> [Aim of the exercise]: Find every line in the material that contains the string "действует", treating uppercase and lowercase as different, and copy each of those lines.

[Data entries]
------------------------------------------------------------------------

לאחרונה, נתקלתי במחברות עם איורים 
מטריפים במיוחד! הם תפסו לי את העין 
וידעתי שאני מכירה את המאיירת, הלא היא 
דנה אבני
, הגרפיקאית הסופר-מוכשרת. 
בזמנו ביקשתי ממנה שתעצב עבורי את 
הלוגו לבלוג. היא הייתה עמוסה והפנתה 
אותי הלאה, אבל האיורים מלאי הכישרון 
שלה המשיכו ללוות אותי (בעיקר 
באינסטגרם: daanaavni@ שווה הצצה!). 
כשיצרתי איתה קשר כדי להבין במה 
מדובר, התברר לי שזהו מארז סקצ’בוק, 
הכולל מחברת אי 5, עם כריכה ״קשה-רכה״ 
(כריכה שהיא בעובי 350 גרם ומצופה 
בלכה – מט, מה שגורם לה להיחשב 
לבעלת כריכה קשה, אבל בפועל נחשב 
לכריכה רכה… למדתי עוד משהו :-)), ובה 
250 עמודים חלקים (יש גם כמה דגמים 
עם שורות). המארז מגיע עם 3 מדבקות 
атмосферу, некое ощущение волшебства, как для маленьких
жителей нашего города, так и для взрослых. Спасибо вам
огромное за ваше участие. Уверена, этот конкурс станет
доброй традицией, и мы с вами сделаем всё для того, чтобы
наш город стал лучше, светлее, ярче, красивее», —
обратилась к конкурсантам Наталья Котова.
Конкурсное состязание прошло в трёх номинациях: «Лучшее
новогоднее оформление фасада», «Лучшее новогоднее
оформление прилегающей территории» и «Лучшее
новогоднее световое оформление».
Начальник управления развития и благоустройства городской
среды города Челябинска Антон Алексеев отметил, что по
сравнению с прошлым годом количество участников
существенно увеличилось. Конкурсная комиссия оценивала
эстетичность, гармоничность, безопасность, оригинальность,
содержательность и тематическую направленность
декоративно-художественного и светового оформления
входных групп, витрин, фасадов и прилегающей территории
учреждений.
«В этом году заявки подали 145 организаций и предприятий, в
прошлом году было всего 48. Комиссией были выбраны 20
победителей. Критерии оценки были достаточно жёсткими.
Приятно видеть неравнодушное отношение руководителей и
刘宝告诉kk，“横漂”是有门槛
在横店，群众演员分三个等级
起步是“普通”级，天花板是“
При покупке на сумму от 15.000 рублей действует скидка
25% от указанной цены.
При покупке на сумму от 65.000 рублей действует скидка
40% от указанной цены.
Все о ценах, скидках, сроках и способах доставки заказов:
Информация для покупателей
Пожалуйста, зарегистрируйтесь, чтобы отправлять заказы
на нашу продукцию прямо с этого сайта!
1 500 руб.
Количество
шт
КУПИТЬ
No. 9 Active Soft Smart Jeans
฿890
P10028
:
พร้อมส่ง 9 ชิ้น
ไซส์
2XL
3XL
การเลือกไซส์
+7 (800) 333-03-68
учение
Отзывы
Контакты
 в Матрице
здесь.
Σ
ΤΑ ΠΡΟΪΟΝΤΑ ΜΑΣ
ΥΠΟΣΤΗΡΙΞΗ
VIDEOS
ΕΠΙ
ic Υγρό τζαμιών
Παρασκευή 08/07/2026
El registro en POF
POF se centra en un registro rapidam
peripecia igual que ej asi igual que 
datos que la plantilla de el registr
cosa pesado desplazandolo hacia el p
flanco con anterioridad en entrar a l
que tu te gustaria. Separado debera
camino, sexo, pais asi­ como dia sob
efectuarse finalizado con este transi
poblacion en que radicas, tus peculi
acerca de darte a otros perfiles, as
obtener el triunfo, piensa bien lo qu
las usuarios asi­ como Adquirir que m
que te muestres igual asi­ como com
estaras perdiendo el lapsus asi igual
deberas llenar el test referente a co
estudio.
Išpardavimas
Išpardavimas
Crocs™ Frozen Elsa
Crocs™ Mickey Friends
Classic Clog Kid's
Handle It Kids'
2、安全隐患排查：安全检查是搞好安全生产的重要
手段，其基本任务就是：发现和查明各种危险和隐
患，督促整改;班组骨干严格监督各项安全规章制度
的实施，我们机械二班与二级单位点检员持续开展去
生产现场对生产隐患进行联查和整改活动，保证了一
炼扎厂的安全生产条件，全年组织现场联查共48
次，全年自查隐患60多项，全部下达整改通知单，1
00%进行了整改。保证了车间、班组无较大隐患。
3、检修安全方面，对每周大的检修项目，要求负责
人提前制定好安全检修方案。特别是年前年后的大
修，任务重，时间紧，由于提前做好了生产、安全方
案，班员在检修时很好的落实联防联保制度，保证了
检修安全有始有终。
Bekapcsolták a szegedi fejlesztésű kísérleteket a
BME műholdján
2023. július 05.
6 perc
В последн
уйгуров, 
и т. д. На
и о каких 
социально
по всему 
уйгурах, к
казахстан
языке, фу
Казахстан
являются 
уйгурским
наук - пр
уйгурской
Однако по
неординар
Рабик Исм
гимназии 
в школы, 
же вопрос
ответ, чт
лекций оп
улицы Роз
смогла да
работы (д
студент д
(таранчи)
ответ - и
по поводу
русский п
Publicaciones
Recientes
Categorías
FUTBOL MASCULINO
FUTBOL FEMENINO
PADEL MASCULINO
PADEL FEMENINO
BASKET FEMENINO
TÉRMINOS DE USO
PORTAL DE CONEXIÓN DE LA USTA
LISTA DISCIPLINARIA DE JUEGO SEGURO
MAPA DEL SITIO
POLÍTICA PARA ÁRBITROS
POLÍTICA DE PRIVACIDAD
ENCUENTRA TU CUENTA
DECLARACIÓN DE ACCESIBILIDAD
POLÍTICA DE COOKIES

------------------------------------------------------------------------

> [Answer to this exercise]:
При покупке на сумму от 15.000 рублей действует скидка
При покупке на сумму от 65.000 рублей действует скидка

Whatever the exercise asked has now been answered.